For the next three years after his fall and subsequent rescue, Mr Taylor

underwent surgery, treatment for infection and extensive therapy in a Boston

hospital. He finally regained the use of his leg, he said, though "it will

never be the same."

His 1981 book describing the adventure is titled, The Breach: Kilimanjaro and

The Conquest of Self and it was completed during his lengthy recovery period.

The retelling of the story to live audiences has proven an equally therapeutic

exercise that he's continued during the nearly 20 years that have passed since

the accident.

Mr Taylor's lecture includes plenty of hands-on items, such as pick axes and

climbing ropes, and it features a slide show and many beautifully mounted

pictures.

But it is the story itself, of frightening creatures and desperate men in a

hostile environment where death lurks behind every bend in the trail, that has

all the necessary ingredients to hold an audience spellbound.

From Hyraxes To Quicksand

If you were in the mood for monsters (and the Sandy Hook school assembly did

take place on Halloween), Mr Taylor could definitely satisfy. He'd met a few

along the way and he didn't mind describing those encounters.

The youngsters thrilled to his dramatizations of desperate, last-minute

escapes from an 18-foot black mamba snake and a crazed cape buffalo.

They were especially delighted with his description of the dreaded, overly

affectionate "hyraxes of Kilimanjaro," a large band of shrew-like rodents that

could summon vast numbers of friends and relatives using "about 300 different

calling sounds" uttered at the top of their lungs, and that seemed determined

to lick the two mountaineers to death, or eat all their soda crackers,

whichever came first.

"Don't mess with hyraxes!" Mr Taylor cautioned the laughing children.

Then there was the man-eating lava field in the desert that they were supposed

to cross during the daytime, "and not stop for anything."

But the two mismatched mountaineers couldn't agree even about that.

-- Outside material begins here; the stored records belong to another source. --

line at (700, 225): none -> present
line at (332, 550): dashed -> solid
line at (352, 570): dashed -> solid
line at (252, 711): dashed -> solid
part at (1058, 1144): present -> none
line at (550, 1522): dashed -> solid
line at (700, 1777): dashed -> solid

They ignored the advice of the local natives and stopped midway across the

desert, deciding to spend the night, only to find that the cooling lava field

was opening under their feet like quicksand and gaping cracks had formed in

every direction.

A Story With Many Lessons

At the deepest level, Mr Taylor's story centered on issues of accountability,

friendship and trust, and what happens when a person makes unwise choices.

"I realized that Harley was a great mountain climber but he wasn't a great

friend," Mr Taylor said.

"But who chose Harley?" he asked, and then answered his own question, "I did."

"Was Harley older than you?" one boy wanted to know.

"Yes, two years older. But that's no excuse," Mr Taylor said.

"Don't do something you know is wrong just because an older kid says to. When

you make a bad choice, can you take it back? Make it better?" Mr Taylor asked

the children.

"No!" was their massed reply.

Most of them were only about 10 years old, but they already knew all about

having to live with your own mistakes.

Mr Taylor concluded by saying he hoped his story would inspire them to believe

in themselves.

"You have incredible bravery. You just don't know it!" he told them.

Above all, they should value the sort of true friendship that he found in the

chaaga guides (African counterparts of the Indian sherpas) who refused to

leave him after his terrible fall, but carried him down the mountain to safety

on their backs.

"I lived because of the kindness of the chaagas," Mr Taylor said.

"Do you still climb today?" another child asked him.

"Yes, all the time," he replied.

Mr Taylor has gone up Mount Washington in New Hampshire at least 800 times, he

said, and he has climbed hundreds of peaks in Maine alone.

Despite everything that happened to him on Mount Kilimanjaro, he concluded,

"Climbing is 1,000 times more fun than Disney World."